The World in Brief

A Kashmiri woman drains muddy water  from her flood damaged house in Srinagar, Indian-controlled Kashmir, Thursday, Sept.18, 2014. The floods engulfed much of Kashmir two weeks ago, leaving hundreds of thousands of people homeless in both the Indian- and Pakistani-administered areas of the disputed territory. (AP Photo/Dar Yasin)
A Kashmiri woman drains muddy water from her flood damaged house in Srinagar, Indian-controlled Kashmir, Thursday, Sept.18, 2014. The floods engulfed much of Kashmir two weeks ago, leaving hundreds of thousands of people homeless in both the Indian- and Pakistani-administered areas of the disputed territory. (AP Photo/Dar Yasin)

Floodwaters strand Pakistanis in south

ISLAMABAD -- Pakistan's disaster management agency said Thursday that it had evacuated thousands of people stranded in parts of the country's south after it was hit by floods, as military and civil authorities sent rations and supplies to the regions where waters were receding.

Ahmad Kamal, the spokesman for the National Disaster Management Agency, said the floods entered southern Sindh province Wednesday, leaving thousands of people homeless.

Pakistani Prime Minister Nawaz Sharif, in a series of visits to flooded areas, promised that his government would rebuild homes and that damaged roads and other infrastructure would be restored by utilizing all resources. So far, Pakistan has not issued any international appeal for the flood victims.

Heavy monsoon floods, which began Sept. 3 in Kashmir, have so far killed 523 people and affected 2 million in Pakistan and Indian-controlled Kashmir.

Kamal said no deaths had been reported in southern Pakistan, where the flooding was expected to hit two main districts this weekend.

Group says Nigeria police torture routine

JOHANNESBURG -- Nigeria's police and military routinely torture women, men and children as young as 12 with beatings, shootings, rape, electric shocks and pliers used to pull out teeth and nails, Amnesty International charged Thursday.

Most of those detained are denied access to the outside world or visits from family or lawyers, said the new report, collated from hundreds of testimonies over 10 years.

Amnesty International says torture has become so institutionalized in Nigeria that many police stations have an informal "officer in charge of torture."

Nigeria's police force denied the charges Thursday, saying in a statement that since Nigeria came out of decades of military dictatorship in 1994, "the police force has significantly improved on its human rights records." But the statement said the police agency will investigate the allegations.

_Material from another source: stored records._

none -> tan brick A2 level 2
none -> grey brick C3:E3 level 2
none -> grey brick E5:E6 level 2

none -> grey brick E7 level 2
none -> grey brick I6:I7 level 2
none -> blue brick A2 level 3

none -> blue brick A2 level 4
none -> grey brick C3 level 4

Kerry dials up pressure on Afghan rivals

KABUL, Afghanistan -- U.S. Secretary of State John Kerry ratcheted up the pressure on Afghanistan's rival presidential contenders to reach a compromise on a national unity government, reminding them that Washington and the international community will withdraw financial support if they fail to strike a deal, a campaign official said Thursday.

Kerry, who brokered an agreement last month committing the two Afghan candidates to accept the results of an internationally monitored recount, has taken a leading role in trying to resolve the standoff over the drawn-out election between Abdullah Abdullah and Ashraf Ghani Ahmadzai.

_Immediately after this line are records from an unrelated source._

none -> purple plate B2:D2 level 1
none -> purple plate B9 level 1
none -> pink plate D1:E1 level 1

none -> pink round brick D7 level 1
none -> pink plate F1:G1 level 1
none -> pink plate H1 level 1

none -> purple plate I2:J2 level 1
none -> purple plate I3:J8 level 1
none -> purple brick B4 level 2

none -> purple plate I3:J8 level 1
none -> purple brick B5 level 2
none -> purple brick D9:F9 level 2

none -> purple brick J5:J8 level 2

Kerry dialed into a meeting of Abdullah's leadership council late Wednesday and early Thursday that was attended by President Barack Obama's top representative to the region, Dan Feldman, as well as the U.S. and British ambassadors and the top U.N. representative to Afghanistan, said Nasrullah Arsalai, an Abdullah campaign manager.

"I think it helped a lot because I saw in our leadership council the flexibility to see the realities and see the necessity of flexibility more than before," Arsalai said.

Belgium arrests Liberian civil-war figure

BRUSSELS -- Belgium has arrested a high-ranking member of the rebel movement that plunged Liberia into conflict more than two decades ago and charged her with war crimes and crimes against humanity, a spokesman for federal prosecutors said Thursday.

The charges against Martina Johnson, former head of the heavy artillery unit for the National Patriotic Front of Liberia, are believed to be the first against a Liberian for international crimes committed during the country's first civil war.

Johnson has been described as a leader of Operation Octopus, a brutal 1992 battle for Liberia's capital city, Monrovia, in which thousands were killed or raped and looting was rampant. Liberian victims filed a complaint against her in 2012 in Belgium.

Johnson was arrested this week, said Jean-Pascal Thoreau, the Belgian prosecutors' spokesman. She will appear today before a judge who will decide whether to keep her in detention, Thoreau said.

Led by Charles Taylor, the front launched its assault on Liberia in December 1989. Tens of thousands of people were killed before the civil war ended in 1996, the year before Taylor became president. A second, four-year civil war ended when Taylor stepped down and fled to Nigeria in 2003.

Taylor is serving a 50-year sentence in Britain for war crimes and crimes against humanity related to his involvement in neighboring Sierra Leone's civil war.